В широкие, как ворота, двери монастырского собора вошли шумно, со смехом и шутками, но под мрачными его сводами все невольно притихли и почему-то на цыпочках подошли к деревянной, черной, как уголь, статуе. Это была когда-то главная приманка для богомольцев трех смежных губерний. Статую окружили шипевшие, рассерженные, как гусыни, монахини. Щукин взволнованно откашлялся, вызвав под куполом сердитое эхо, и стал объяснять, что этот черный идол был богом древних славян, что ему приносились кровавые человеческие жертвы, а попы произвели этого кровожадного кумира в «божьи угодники». Больше Сашок не смог сказать ни слова. Монахини, как по команде, грянули хором акафист угоднику «Правило веры и образ кротости…» Катя, хохоча, смотрела то на монашек, со злыми лицами поющих об «образе кротости», то на растерянно ухмыляющегося Щукина. В смехе она откинулась назад, толкнув стоявшего сзади Митяя. Тот ласково взял ее за плечи и тихо, но сильно притянул к себе. И сразу хохочущее лицо Кати стало испуганным и умоляющим, но не было у нее сил оторваться от жаркой юношеской груди.

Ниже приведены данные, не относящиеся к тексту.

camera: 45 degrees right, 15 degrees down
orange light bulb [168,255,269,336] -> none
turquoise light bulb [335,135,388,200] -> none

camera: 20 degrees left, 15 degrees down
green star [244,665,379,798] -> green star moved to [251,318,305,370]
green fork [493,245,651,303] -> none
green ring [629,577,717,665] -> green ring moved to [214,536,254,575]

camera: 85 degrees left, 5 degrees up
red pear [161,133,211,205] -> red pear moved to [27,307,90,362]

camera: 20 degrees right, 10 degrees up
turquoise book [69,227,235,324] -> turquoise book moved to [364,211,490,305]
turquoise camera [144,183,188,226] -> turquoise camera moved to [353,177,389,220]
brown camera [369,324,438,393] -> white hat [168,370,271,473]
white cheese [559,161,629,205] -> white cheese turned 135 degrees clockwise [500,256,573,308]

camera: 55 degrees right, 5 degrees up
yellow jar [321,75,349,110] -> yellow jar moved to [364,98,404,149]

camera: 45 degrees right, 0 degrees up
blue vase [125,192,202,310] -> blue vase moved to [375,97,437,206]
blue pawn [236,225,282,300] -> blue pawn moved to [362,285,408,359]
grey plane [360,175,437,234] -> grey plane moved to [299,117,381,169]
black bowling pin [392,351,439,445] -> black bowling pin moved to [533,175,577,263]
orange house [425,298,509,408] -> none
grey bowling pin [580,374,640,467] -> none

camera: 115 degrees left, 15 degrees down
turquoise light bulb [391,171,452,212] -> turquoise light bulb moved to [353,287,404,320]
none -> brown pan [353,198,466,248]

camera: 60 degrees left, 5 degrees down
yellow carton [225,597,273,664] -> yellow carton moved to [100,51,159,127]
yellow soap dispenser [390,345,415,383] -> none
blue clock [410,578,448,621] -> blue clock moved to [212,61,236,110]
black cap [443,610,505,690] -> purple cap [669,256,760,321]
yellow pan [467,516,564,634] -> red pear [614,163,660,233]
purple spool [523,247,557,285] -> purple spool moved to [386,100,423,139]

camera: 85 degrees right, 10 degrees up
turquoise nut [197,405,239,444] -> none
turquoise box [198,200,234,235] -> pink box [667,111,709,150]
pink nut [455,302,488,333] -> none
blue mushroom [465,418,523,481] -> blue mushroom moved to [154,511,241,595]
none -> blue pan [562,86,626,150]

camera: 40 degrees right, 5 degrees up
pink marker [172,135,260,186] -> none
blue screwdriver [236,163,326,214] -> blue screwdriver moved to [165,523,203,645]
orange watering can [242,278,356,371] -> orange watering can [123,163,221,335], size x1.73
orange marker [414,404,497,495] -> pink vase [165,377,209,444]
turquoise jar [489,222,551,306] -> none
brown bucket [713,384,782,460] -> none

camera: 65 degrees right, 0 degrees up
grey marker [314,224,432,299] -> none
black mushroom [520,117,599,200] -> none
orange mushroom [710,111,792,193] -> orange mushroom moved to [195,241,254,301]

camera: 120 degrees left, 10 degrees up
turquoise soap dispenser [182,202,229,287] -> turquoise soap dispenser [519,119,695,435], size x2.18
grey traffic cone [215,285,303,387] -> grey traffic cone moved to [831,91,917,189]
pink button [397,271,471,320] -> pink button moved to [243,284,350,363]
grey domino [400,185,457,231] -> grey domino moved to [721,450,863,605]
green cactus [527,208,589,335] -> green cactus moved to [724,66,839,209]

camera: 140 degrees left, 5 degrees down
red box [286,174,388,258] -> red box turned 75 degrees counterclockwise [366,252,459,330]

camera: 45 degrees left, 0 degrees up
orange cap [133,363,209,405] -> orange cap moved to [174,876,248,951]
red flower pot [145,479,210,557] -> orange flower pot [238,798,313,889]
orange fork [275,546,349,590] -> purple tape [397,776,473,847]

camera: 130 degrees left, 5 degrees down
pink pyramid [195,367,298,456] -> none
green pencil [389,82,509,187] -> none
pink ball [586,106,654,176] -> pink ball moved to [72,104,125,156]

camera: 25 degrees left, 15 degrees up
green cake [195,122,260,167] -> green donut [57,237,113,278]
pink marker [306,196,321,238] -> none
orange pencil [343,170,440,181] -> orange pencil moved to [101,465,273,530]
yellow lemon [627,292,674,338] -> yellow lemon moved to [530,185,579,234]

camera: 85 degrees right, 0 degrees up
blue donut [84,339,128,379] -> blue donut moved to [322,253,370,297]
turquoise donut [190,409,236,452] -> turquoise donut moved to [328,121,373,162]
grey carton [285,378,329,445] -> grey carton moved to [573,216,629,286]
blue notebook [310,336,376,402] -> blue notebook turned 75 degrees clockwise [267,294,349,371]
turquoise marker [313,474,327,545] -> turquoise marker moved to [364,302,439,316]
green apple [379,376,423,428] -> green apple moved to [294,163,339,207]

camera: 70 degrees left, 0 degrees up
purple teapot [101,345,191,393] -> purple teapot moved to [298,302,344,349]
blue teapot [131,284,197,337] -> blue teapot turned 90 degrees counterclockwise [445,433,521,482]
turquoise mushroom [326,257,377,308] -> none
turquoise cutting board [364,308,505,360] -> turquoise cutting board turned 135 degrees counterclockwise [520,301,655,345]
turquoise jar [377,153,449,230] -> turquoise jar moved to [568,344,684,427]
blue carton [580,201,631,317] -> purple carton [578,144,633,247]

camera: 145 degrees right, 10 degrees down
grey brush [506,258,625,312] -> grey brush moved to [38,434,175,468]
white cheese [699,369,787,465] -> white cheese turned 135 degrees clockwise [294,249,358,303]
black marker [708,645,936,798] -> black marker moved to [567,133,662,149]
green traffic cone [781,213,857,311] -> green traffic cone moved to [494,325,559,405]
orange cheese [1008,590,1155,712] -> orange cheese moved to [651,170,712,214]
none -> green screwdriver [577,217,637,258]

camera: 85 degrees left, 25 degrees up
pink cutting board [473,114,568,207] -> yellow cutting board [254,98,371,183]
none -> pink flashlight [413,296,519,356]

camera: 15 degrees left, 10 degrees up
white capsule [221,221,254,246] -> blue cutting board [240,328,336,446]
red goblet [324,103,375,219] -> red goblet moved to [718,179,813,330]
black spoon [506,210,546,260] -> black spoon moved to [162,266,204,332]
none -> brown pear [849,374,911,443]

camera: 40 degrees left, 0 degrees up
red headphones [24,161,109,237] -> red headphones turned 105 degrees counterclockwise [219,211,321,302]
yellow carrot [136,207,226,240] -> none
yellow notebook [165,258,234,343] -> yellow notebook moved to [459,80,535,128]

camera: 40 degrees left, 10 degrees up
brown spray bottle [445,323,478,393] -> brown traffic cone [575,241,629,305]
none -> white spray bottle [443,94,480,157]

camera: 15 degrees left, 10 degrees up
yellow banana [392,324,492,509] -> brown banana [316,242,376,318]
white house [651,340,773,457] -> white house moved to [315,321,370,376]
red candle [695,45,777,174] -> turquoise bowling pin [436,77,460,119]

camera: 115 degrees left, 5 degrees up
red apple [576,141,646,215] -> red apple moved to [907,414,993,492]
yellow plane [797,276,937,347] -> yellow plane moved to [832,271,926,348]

Под пение монахинь экскурсия, пересмеиваясь и подшучивая над Сашком, поспешно отступила из собора. Катя и Митяй вышли последними, медленно, не глядя друг на друга, и повернули в сад. Под его густыми ветвями была та же торжественная тишина, что и в соборе. Далеко слышно было, как на колокольне нежно ворковали и звонко хлопали тугими крыльями голуби. Они молча дошли до середины сада, где на небольшой круглой полянке, обсаженной кустами сирени и акаций, стояла загадочная каменная постройка, не то склеп, но без крестов и надписей, не то беседка, не то, как пошутил Тургенев, «греческий портик из русских кирпичей». За колоннами в таинственном полумраке смутно белела стройная мраморная ваза — погребальная урна с наброшенным на нее мраморным же покрывалом. Среди девчат коммуны ходила легенда, что здесь похоронена девушка, покончившая самоубийством после измены жениха. А ребята дразнили девчат, уверяя, что здесь зарыта любимая лошадь самодура-помещика.

Они вошли внутрь. Катя обняла урну, прижалась к ней щекой, застенчиво глядя на Митяя снизу вверх, и сказала мечтательно:

— Вот любовь до гроба.

— Брось ты, Сосулька! — засмеялся Митяй. — Здесь старая кляча зарыта. А любви нет, есть одна физиология. Ты послушай, что на этот счет Генька Азаревский говорит. Вот голова, митрополита Введенского переговорит! Знаешь Геньку? Его же весь город знает.